= MATERIAL SHOWN =

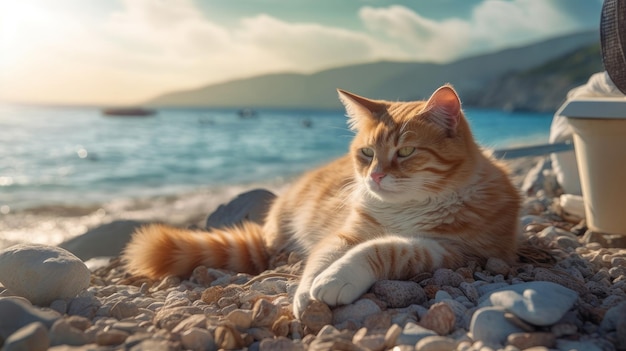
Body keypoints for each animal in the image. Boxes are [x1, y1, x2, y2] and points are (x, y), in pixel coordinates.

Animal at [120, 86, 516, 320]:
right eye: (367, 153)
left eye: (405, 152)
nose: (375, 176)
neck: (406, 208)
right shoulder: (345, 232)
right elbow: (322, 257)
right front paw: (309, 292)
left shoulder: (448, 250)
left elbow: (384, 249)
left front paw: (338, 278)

--

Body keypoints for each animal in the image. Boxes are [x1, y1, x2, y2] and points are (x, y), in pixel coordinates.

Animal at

* * *

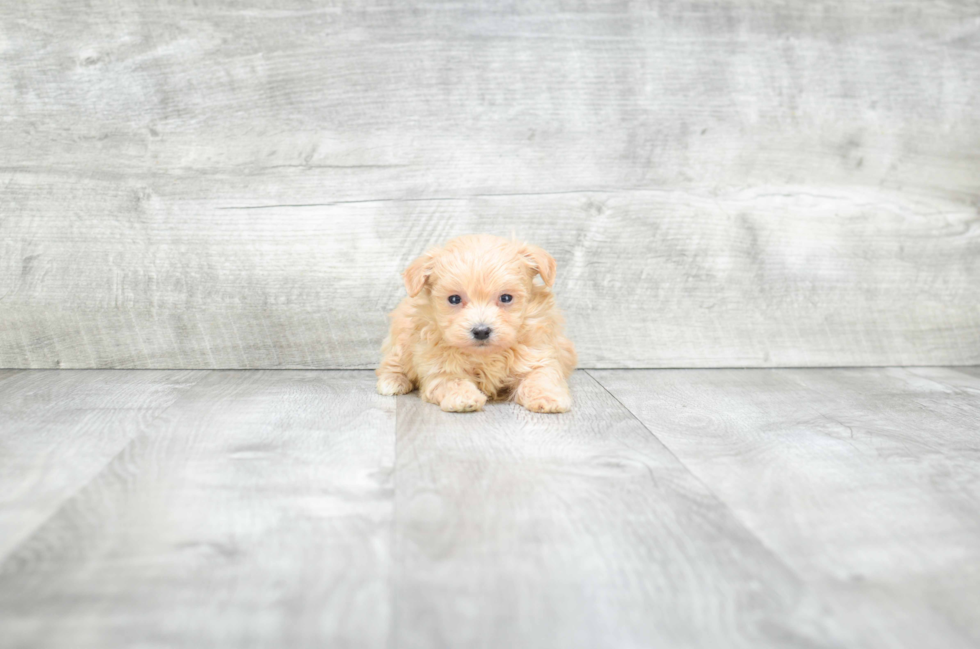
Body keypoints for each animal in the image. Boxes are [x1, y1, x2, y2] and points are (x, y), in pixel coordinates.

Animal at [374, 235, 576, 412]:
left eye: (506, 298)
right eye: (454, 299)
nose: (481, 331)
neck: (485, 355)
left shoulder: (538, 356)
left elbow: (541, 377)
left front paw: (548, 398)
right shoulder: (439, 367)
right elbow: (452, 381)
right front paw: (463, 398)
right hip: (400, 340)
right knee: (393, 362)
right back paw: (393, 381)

= YOUR OBJECTIVE =
Please return only the lines above, starting at the line that has "nose: (481, 331)" and ending at the line that has "right back paw: (393, 381)", keeping both and leaving each one unchanged.

= TASK SOLUTION =
nose: (481, 331)
neck: (485, 355)
left shoulder: (538, 356)
left elbow: (541, 377)
left front paw: (548, 398)
right shoulder: (439, 367)
right elbow: (452, 381)
right front paw: (463, 398)
right hip: (400, 340)
right knee: (393, 362)
right back paw: (393, 381)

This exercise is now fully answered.